To label the samples, the public genome annotations of the referred species are used. Indeed, the assumption is made that DeepRibo, trained on data labeled via sequence alignment, can offer precise predictions by learning from the ribo-seq signal instead of using the full DNA sequences as an input. Although it is expected that the annotated genomes contain errors because of the shortcomings of prevalent but more conservative DNA sequence alignment methods, this behaviour is not mimicked as the model does not learn the DNA sequences of the coding sequences.
1.2. Neural network architecture
DeepRibo is a neural network built in PyTorch [31]. It is specifically designed to process two types of data: strings (i.e. DNA sequences) and floats (i.e. ribo-seq signal). The model first processes each type of data in parallel before combining the features created from both inputs into a set of fully-connected layers. The DNA sequence is transformed into a binary image with 4 channels, a method proposed by Alipanahi [25]. This image is consecutively processed by two convolutional layers. The first layer transforms the sparse matrix into a dense matrix using four 1×1 convolutional kernels. Afterwards, 32 kernels of 1×12 convolutions process the data in the second and last convolutional layer. The ribosome profiling data is fed into a double-layered, bidirectional Gated Recurrent Unit (GRU). The gated recurrent unit was selected instead of the long short-term memory cell as it showed to train better models and was overall faster to train. Only the final hidden states of the memory cell are used for further processing, making the use of varied length inputs (i.e. candidate ORFs) possible. After each type of data is processed, the output nodes of both networks are concatenated and fed into a fully-connected layer. The final layers of the network consist of three fully connected layers that combine the features of both the Convolutional Neural Network (CNN) and Recurrent Neural Network (RNN) to obtain a final prediction. The rectified linear unit is used as the activation function after all but the last step. The binary cross entropy is used as the loss function during training. Figure 1 features the full architecture of the neural network.

★ ★ ★ ★ ★

▶ **To do**:
- A) Do the following statements agree with the DeepRibo passage? Answer yes or no for each, and quote the exact words from the passage that decide it.
(i) The ribo-seq signal is processed by a long short-term memory cell.
(ii) The second convolutional layer uses 32 kernels of 1×12 convolutions.
(iii) Binary cross entropy serves as the loss function during training.
- B) According to the DeepRibo passage, which activation function is applied after all but the last step?
- C) Continue the DeepRibo passage from its final sentence.

★ ★ ★ ★ ★

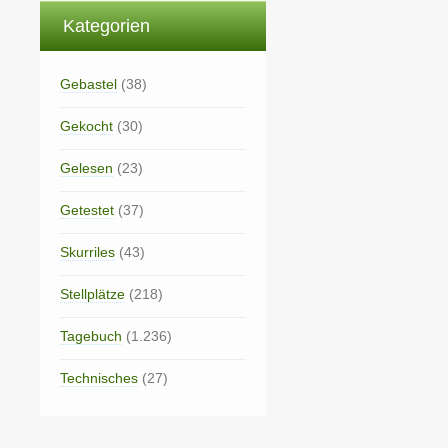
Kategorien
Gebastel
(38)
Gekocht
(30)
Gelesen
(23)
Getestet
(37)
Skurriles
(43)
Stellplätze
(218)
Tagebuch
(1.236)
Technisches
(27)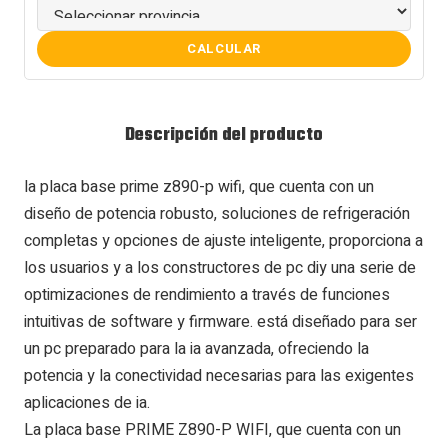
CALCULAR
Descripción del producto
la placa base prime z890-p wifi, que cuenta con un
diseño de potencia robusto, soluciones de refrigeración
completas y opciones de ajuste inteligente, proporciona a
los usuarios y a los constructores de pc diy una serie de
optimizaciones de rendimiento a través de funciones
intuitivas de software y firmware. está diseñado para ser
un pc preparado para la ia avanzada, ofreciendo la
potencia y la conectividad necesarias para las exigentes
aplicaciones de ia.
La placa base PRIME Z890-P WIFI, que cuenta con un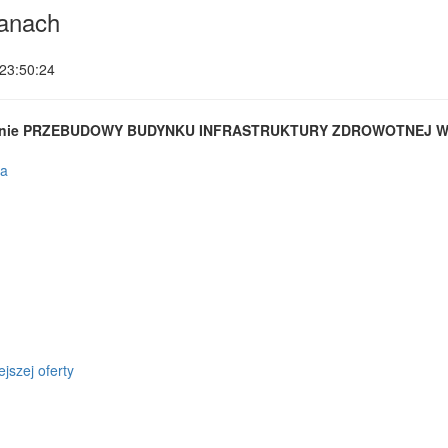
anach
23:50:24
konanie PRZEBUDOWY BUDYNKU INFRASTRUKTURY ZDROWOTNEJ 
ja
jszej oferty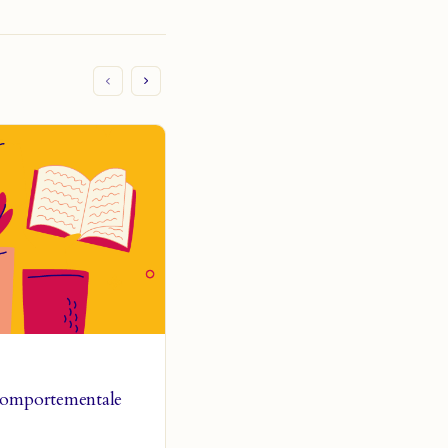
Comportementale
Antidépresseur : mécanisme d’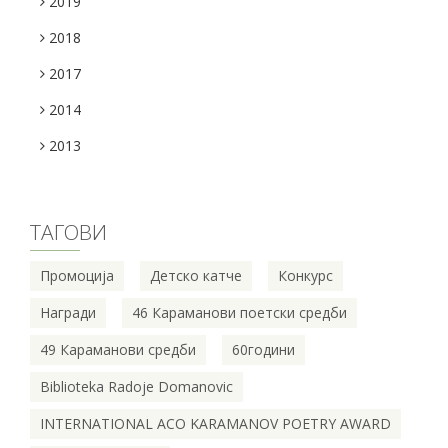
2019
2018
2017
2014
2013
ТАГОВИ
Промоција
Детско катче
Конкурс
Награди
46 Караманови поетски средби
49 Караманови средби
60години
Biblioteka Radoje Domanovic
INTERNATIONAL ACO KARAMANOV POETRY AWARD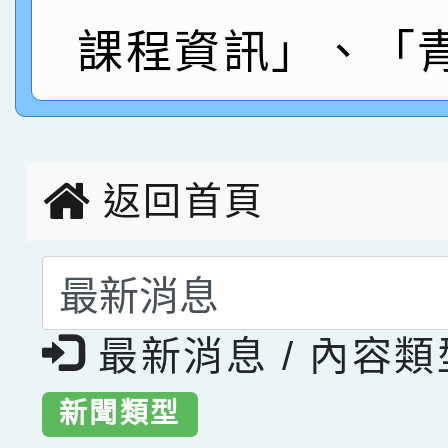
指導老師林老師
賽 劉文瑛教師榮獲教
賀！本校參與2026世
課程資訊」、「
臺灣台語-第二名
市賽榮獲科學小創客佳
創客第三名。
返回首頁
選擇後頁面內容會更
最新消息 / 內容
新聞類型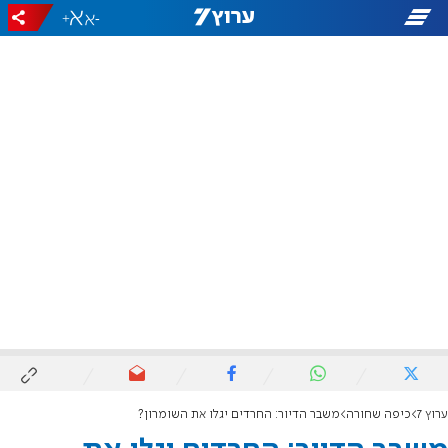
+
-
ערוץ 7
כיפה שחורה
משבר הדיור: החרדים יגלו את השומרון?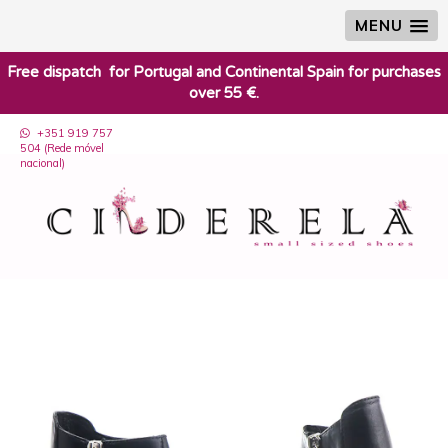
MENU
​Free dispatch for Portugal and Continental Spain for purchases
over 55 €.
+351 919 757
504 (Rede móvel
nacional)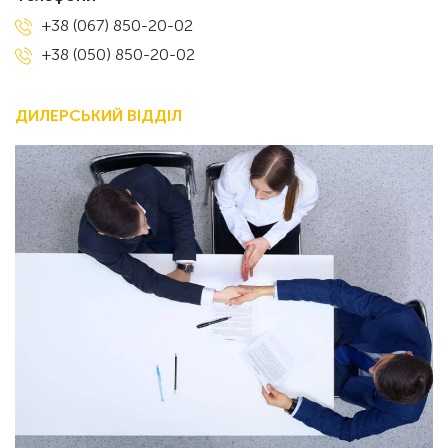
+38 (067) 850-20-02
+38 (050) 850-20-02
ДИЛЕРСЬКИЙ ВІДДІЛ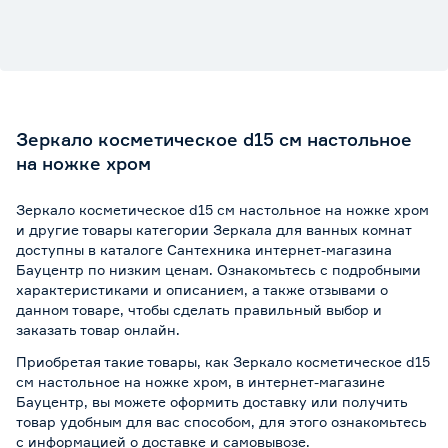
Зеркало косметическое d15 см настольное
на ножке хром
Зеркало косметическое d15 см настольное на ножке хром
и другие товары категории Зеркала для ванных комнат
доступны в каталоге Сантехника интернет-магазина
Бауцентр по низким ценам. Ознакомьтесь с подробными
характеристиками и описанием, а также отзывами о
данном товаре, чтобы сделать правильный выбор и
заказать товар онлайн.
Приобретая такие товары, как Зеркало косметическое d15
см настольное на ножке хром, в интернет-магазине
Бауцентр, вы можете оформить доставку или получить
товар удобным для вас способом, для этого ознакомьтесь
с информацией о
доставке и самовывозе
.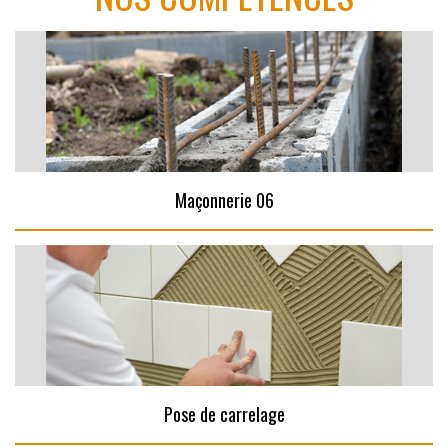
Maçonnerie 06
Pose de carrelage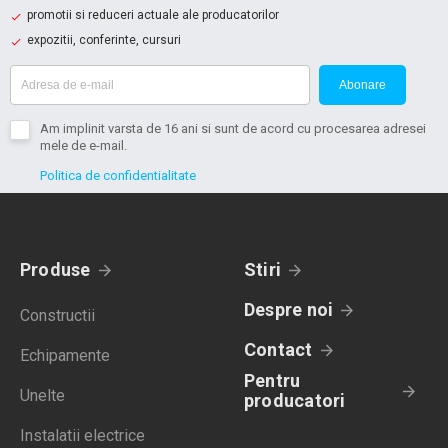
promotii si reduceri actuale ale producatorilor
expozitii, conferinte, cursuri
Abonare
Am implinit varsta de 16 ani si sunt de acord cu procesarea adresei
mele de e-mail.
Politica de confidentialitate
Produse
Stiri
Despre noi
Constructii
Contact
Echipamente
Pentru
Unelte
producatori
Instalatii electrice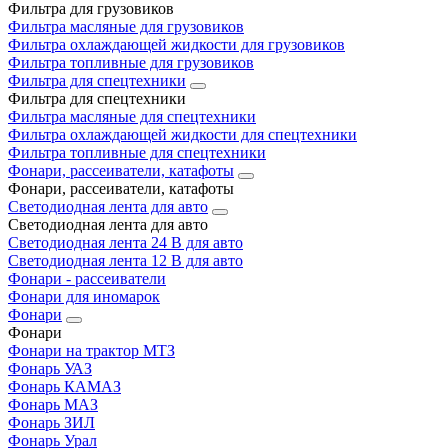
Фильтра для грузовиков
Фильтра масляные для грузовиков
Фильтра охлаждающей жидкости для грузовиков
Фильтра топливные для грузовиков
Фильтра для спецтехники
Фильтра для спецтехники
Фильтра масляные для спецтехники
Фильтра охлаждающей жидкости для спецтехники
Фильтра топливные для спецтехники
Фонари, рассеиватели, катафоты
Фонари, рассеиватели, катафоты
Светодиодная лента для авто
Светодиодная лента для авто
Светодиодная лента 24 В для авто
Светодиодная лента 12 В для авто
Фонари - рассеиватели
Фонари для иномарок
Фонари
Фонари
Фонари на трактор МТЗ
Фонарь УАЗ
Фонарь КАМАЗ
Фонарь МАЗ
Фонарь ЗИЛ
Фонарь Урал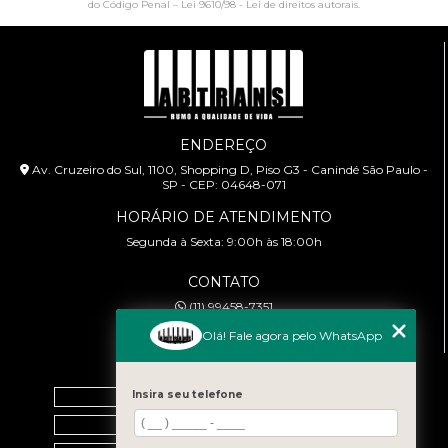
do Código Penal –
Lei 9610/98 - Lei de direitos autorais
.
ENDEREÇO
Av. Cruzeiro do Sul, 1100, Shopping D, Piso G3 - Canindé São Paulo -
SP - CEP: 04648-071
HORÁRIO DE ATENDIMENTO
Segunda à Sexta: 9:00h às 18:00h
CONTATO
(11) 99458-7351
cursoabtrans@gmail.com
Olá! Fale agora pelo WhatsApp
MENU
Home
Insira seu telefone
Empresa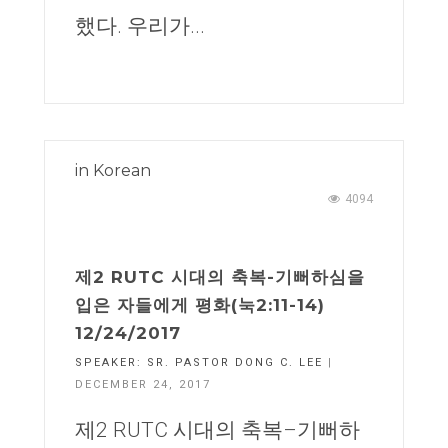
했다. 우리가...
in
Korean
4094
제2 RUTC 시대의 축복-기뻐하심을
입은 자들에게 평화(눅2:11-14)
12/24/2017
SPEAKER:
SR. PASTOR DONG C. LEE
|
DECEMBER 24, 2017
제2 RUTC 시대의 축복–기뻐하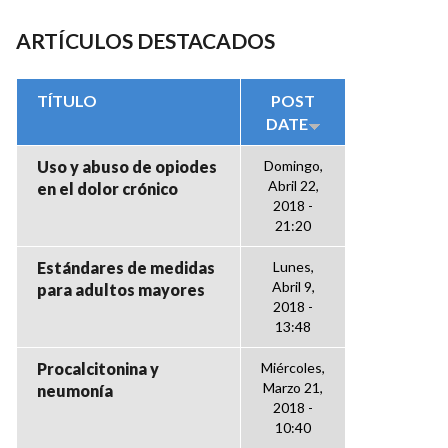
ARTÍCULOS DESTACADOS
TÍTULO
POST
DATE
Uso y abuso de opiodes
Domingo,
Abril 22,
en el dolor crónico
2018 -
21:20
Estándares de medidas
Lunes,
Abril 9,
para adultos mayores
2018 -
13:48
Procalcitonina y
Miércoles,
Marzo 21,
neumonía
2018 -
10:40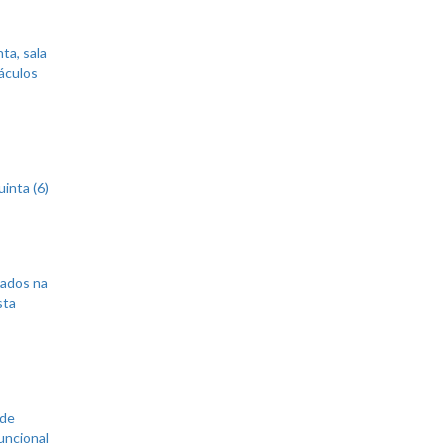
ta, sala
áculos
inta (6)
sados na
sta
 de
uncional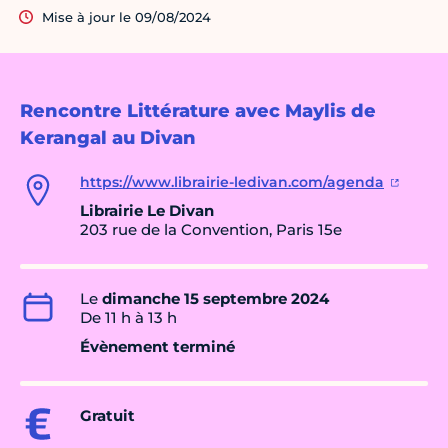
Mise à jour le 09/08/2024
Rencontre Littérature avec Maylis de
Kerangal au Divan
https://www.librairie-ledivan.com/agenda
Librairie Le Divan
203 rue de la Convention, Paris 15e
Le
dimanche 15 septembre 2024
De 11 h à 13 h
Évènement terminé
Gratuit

★ ★ ★ ★ ★

▶ **Results for each task**:
- A)
(i) No: "The ribosome profiling data is fed into a double-layered, bidirectional Gated Recurrent Unit (GRU)."
(ii) Yes: "32 kernels of 1×12 convolutions process the data in the second and last convolutional layer."
(iii) Yes: "The binary cross entropy is used as the loss function during training."

- B) The rectified linear unit.

- C)
1.3. Dataset construction
Several databases have been included for training, consisting of experiments performed on prokaryotes grown under standard conditions. The experiments cover both gram-negative (Salmonella typhimurium [13], Escherichia coli [32], Caulobacter crescentus [33]) and gram-positive bacteria (Bacillus Subtilis [34], Streptomyces coelicolor [35], Staphylococcus aureus [36]). The model is trained using the coverage profiles of the ribosome profiling data. The S-curve is fitted on each dataset to obtain the minimum required coverage and RPKM signal of the ribosome profiling signal of the samples within each dataset. Table 1 gives an overview of the used datasets, and the amount of samples each contributes to the the training/test data.
To make sure no bias is introduced during the creation of the input data, the first step selects all candidate ORFs of the genome for each of the included ribo-seq datasets. It has been shown that ATG, GTG and TTG are the three nucleotide combinations that almost exclusively make up all start codons in a wide variety of bacteria [37]. Therefore, all DNA sequences within the genomes starting with either ATG, GTG and TTG up until a stop codon (TAA, TGA or TAA) are considered candidate ORFs. Since a large amount of ORFs exist with lengths too short to be translated into a functioning protein, a pseudo-arbitrary cutoff of 30 nucleotides is chosen to be the minimum length of the samples.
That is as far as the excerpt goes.